[Extracted data entries]
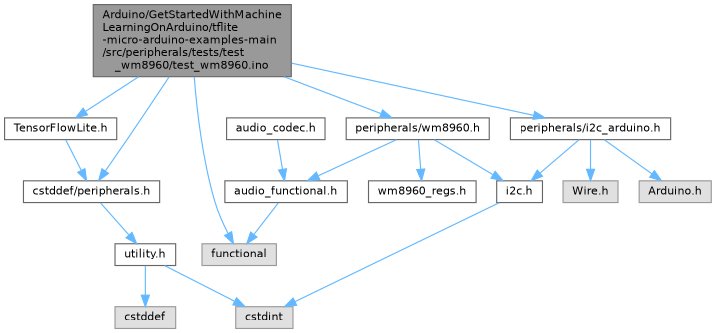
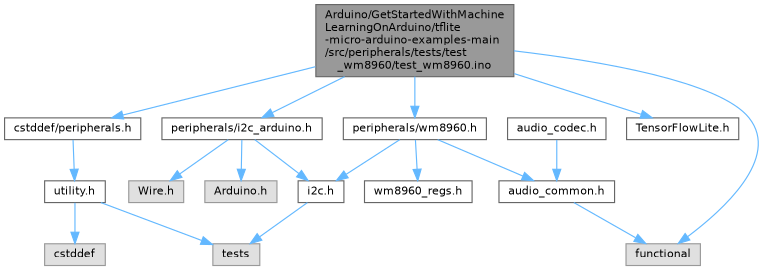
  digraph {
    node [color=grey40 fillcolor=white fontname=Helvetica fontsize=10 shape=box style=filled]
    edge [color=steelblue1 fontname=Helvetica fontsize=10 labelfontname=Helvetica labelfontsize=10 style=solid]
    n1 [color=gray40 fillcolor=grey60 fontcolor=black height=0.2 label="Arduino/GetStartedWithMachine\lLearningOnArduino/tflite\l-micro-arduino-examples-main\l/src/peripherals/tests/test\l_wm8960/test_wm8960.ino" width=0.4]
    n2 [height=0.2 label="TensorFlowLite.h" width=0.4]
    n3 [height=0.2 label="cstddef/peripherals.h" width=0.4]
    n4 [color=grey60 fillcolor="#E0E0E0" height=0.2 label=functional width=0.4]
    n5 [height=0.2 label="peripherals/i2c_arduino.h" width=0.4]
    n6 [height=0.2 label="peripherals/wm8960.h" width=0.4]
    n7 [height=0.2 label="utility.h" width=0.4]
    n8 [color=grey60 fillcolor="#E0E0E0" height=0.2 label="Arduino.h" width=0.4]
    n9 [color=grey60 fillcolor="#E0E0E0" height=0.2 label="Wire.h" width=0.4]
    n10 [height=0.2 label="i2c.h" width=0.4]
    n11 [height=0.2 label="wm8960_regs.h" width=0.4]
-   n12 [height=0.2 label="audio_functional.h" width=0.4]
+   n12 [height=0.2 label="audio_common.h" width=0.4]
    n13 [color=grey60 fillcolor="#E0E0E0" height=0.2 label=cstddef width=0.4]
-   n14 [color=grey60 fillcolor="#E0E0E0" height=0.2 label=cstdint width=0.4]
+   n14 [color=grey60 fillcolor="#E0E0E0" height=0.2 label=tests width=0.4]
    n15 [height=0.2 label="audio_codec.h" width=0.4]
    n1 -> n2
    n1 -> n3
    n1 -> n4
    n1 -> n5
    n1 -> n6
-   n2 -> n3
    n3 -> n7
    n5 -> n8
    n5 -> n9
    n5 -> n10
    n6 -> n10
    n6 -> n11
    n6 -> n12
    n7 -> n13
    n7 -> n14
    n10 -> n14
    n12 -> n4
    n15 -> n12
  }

* _WRITTEN TASK_: Express every line of diagram markup in the item above as a JSON list of strings, one string per line with blank lines omitted. Leave the pictures out of the answer.

* _SOLUTION FOR THIS EXERCISE_:
[
  "  digraph {",
  "    node [color=grey40 fillcolor=white fontname=Helvetica fontsize=10 shape=box style=filled]",
  "    edge [color=steelblue1 fontname=Helvetica fontsize=10 labelfontname=Helvetica labelfontsize=10 style=solid]",
  "    n1 [color=gray40 fillcolor=grey60 fontcolor=black height=0.2 label=\"Arduino/GetStartedWithMachine\\lLearningOnArduino/tflite\\l-micro-arduino-examples-main\\l/src/peripherals/tests/test\\l_wm8960/test_wm8960.ino\" width=0.4]",
  "    n2 [height=0.2 label=\"TensorFlowLite.h\" width=0.4]",
  "    n3 [height=0.2 label=\"cstddef/peripherals.h\" width=0.4]",
  "    n4 [color=grey60 fillcolor=\"#E0E0E0\" height=0.2 label=functional width=0.4]",
  "    n5 [height=0.2 label=\"peripherals/i2c_arduino.h\" width=0.4]",
  "    n6 [height=0.2 label=\"peripherals/wm8960.h\" width=0.4]",
  "    n7 [height=0.2 label=\"utility.h\" width=0.4]",
  "    n8 [color=grey60 fillcolor=\"#E0E0E0\" height=0.2 label=\"Arduino.h\" width=0.4]",
  "    n9 [color=grey60 fillcolor=\"#E0E0E0\" height=0.2 label=\"Wire.h\" width=0.4]",
  "    n10 [height=0.2 label=\"i2c.h\" width=0.4]",
  "    n11 [height=0.2 label=\"wm8960_regs.h\" width=0.4]",
  "-   n12 [height=0.2 label=\"audio_functional.h\" width=0.4]",
  "+   n12 [height=0.2 label=\"audio_common.h\" width=0.4]",
  "    n13 [color=grey60 fillcolor=\"#E0E0E0\" height=0.2 label=cstddef width=0.4]",
  "-   n14 [color=grey60 fillcolor=\"#E0E0E0\" height=0.2 label=cstdint width=0.4]",
  "+   n14 [color=grey60 fillcolor=\"#E0E0E0\" height=0.2 label=tests width=0.4]",
  "    n15 [height=0.2 label=\"audio_codec.h\" width=0.4]",
  "    n1 -> n2",
  "    n1 -> n3",
  "    n1 -> n4",
  "    n1 -> n5",
  "    n1 -> n6",
  "-   n2 -> n3",
  "    n3 -> n7",
  "    n5 -> n8",
  "    n5 -> n9",
  "    n5 -> n10",
  "    n6 -> n10",
  "    n6 -> n11",
  "    n6 -> n12",
  "    n7 -> n13",
  "    n7 -> n14",
  "    n10 -> n14",
  "    n12 -> n4",
  "    n15 -> n12",
  "  }"
]